The dazzling Jessica Lee, as “The Girl who Cain’t Say No” Ado Annie, Will Parker’s love interest, is every bit as good as Curtis Nash, and her scenes with him and with the brilliant Jeremy Heaps as Ali Hakim are amazing. She is wonderfully ditzy and lively, mincing and prancing all over the stage. She was as delightful as a big ol’ chunk of apple turnover with extra cream on top. Jeremy Heaps’ Ali Hakim is hilarious. Though I realize he has by far the best and funniest lines in the show, it takes a talented comedic actor to make them shine, and he did. After I got a taste for his comedic timing, I couldn’t wait until he got onstage. He also played the Dream Ballet Curly and can dance beautifully.
Which brings me to the choreography of the show. As choreographer, Wendy Brown did a fantastic job of getting quite a few people moving in interesting and different formations and steps for each number, and within a rather small area. I really had expected that we’d see a lot of do-si-do-ing and a few Virginia Reels and that would be that. But, no. All the dance numbers were great. The Dream Sequence between Dream Curly and Dream Laurey—choreographed by Catherine Drake—is amazing. Jeremy Heaps plays Dream Curly and is strikingly paired up with the delicate and talented Catherine Drake. Her lovely ballet en pointe gave me a lump in my throat.
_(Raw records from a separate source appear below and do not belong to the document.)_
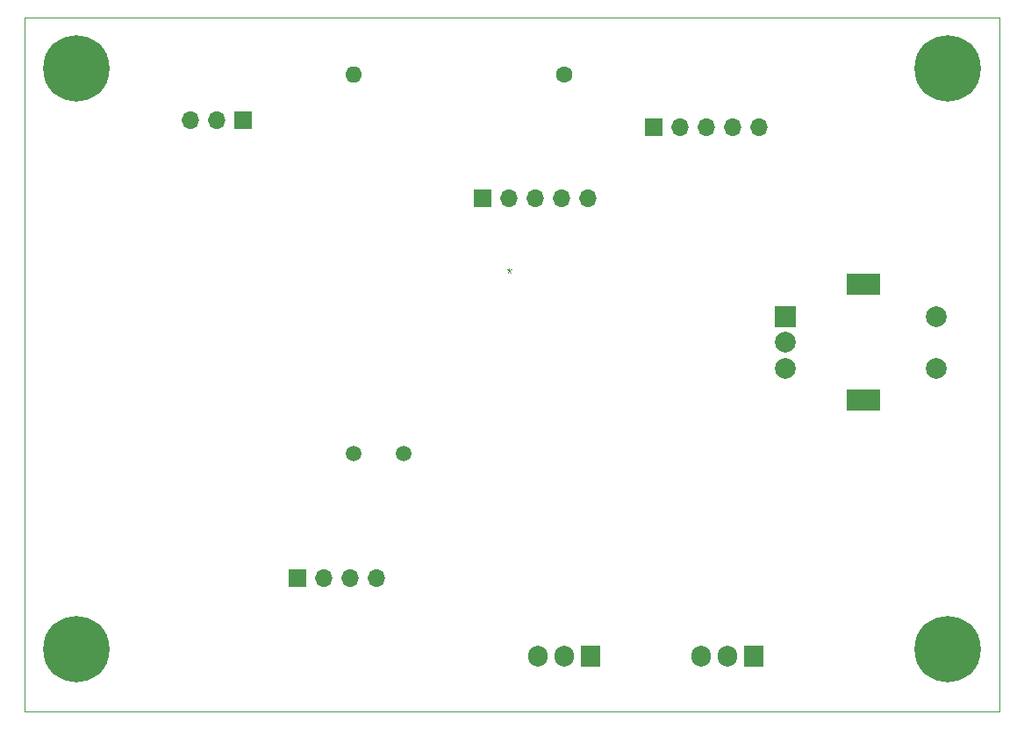
<source format=gbr>
G04 #@! TF.GenerationSoftware,KiCad,Pcbnew,5.1.5*
G04 #@! TF.CreationDate,2019-12-15T00:46:23+02:00*
G04 #@! TF.ProjectId,hakko_907,68616b6b-6f5f-4393-9037-2e6b69636164,rev?*
G04 #@! TF.SameCoordinates,Original*
G04 #@! TF.FileFunction,Soldermask,Bot*
G04 #@! TF.FilePolarity,Negative*
%FSLAX46Y46*%
G04 Gerber Fmt 4.6, Leading zero omitted, Abs format (unit mm)*
G04 Created by KiCad (PCBNEW 5.1.5) date 2019-12-15 00:46:23*
%MOMM*%
%LPD*%
G04 APERTURE LIST*
%ADD10C,0.100000*%
%ADD11C,0.050000*%
%ADD12C,1.500000*%
%ADD13R,2.000000X2.000000*%
%ADD14C,2.000000*%
%ADD15R,3.200000X2.000000*%
%ADD16O,1.600000X1.600000*%
%ADD17C,1.600000*%
%ADD18O,1.905000X2.000000*%
%ADD19R,1.905000X2.000000*%
%ADD20O,1.700000X1.700000*%
%ADD21R,1.700000X1.700000*%
%ADD22C,6.400000*%
%ADD23C,0.800000*%
G04 APERTURE END LIST*
D10*
X111000000Y-118000000D02*
X111000000Y-51054000D01*
X111000000Y-51054000D02*
X205000000Y-51054000D01*
X205000000Y-118000000D02*
X111000000Y-118000000D01*
X205000000Y-51054000D02*
X205000000Y-118000000D01*
D11*
X157734000Y-75237580D02*
X157734000Y-75475676D01*
X157495904Y-75380438D02*
X157734000Y-75475676D01*
X157972095Y-75380438D01*
X157591142Y-75666152D02*
X157734000Y-75475676D01*
X157876857Y-75666152D01*
D12*
X142694000Y-93108000D03*
X147574000Y-93108000D03*
D13*
X184404000Y-79900000D03*
D14*
X184404000Y-82400000D03*
X184404000Y-84900000D03*
D15*
X191904000Y-76800000D03*
X191904000Y-88000000D03*
D14*
X198904000Y-79900000D03*
X198904000Y-84900000D03*
D16*
X142748000Y-56532000D03*
D17*
X163068000Y-56532000D03*
D18*
X176276000Y-112666000D03*
X178816000Y-112666000D03*
D19*
X181356000Y-112666000D03*
D18*
X160528000Y-112666000D03*
X163068000Y-112666000D03*
D19*
X165608000Y-112666000D03*
D20*
X181864000Y-61612000D03*
X179324000Y-61612000D03*
X176784000Y-61612000D03*
X174244000Y-61612000D03*
D21*
X171704000Y-61612000D03*
D20*
X165354000Y-68470000D03*
X162814000Y-68470000D03*
X160274000Y-68470000D03*
X157734000Y-68470000D03*
D21*
X155194000Y-68470000D03*
D22*
X200000000Y-112000000D03*
D23*
X202400000Y-112000000D03*
X201697056Y-113697056D03*
X200000000Y-114400000D03*
X198302944Y-113697056D03*
X197600000Y-112000000D03*
X198302944Y-110302944D03*
X200000000Y-109600000D03*
X201697056Y-110302944D03*
X201697056Y-54302944D03*
X200000000Y-53600000D03*
X198302944Y-54302944D03*
X197600000Y-56000000D03*
X198302944Y-57697056D03*
X200000000Y-58400000D03*
X201697056Y-57697056D03*
X202400000Y-56000000D03*
D22*
X200000000Y-56000000D03*
X116000000Y-112000000D03*
D23*
X118400000Y-112000000D03*
X117697056Y-113697056D03*
X116000000Y-114400000D03*
X114302944Y-113697056D03*
X113600000Y-112000000D03*
X114302944Y-110302944D03*
X116000000Y-109600000D03*
X117697056Y-110302944D03*
X117697056Y-54302944D03*
X116000000Y-53600000D03*
X114302944Y-54302944D03*
X113600000Y-56000000D03*
X114302944Y-57697056D03*
X116000000Y-58400000D03*
X117697056Y-57697056D03*
X118400000Y-56000000D03*
D22*
X116000000Y-56000000D03*
D20*
X144952720Y-105130600D03*
X142412720Y-105130600D03*
X139872720Y-105130600D03*
D21*
X137332720Y-105130600D03*
X132080000Y-60960000D03*
D20*
X129540000Y-60960000D03*
X127000000Y-60960000D03*
M02*

</source>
Dave Meacham’s portrayal of the disturbing Jud Fry was good—especially when you realize that playing the creepy, obsessed-with-Laurey bad guy isn’t always the easiest thing to do. The scene between Jud and Curly, Curly’s best scene in the show, was performed on the upper tier of the stage, was really mesmerizing in a slimy, eerie way. I mean, Curly is actually trying to convince Jud to hang himself and telling his sinister rival Jud how wonderful his funeral will be. How he’ll be truly understood and valued for the good man he is inside. Yikes!
The females in the cast all needed to play two different characters as the women the cowboys/farmers were paired up with and also the dance hall girls in the dream sequence. All of the actresses were such good singers with sweet harmonies and tone, and could really dance. Again, I was surprised that it seemed all the females were teenagers or not much older. Even the sheriff had a wife that looked like she could be his daughter. I would have liked to see a mature woman or two besides Aunt Eller, who was the matriarch to all. The actresses in Oklahoma! were Andrea Fife, Arlee Heslop, Katie Asper, Rebecca Meats, Becky Jeter, Amy Dalton, Jessica Eldredge, and Sasha Nugter. Rossy Moreno played an adorable Gertie Cummings, whose annoying chortles made the audience laugh, that sort of awkward kind when you know you shouldn’t but gosh, that person sounds so weird and embarrassing. She is a real standout in the production.
In the second act, there was a set change where the cabin side pieces and door needed to be put back on and it took quite a long time as we in the audience sat in the dark. And it didn’t look like it was secured in properly and I worried that it would topple over and crack one of the actors on the head.
There were two fight scenes: one with Jud and Curly, and one with Jud and Ali Hakim. They were both well-choreographed and gripping. I kept waiting for real blood spurting out of somebody’s eye or something. I got really into it.
I would highly recommend this show, though Magna might be a drive for some. There is a lot of honesty, integrity, and down home fun in the show. The happy ending is pretty neat, too. As a side note, there is a comedy show that is labeled family appropriate that is free to all who came to Oklahoma! on Saturday nights. We didn’t stay for that, but if you feel like having a full night of Western singin’ and dancin’ and then some comedy afterwards, I’d suggest you try both shows.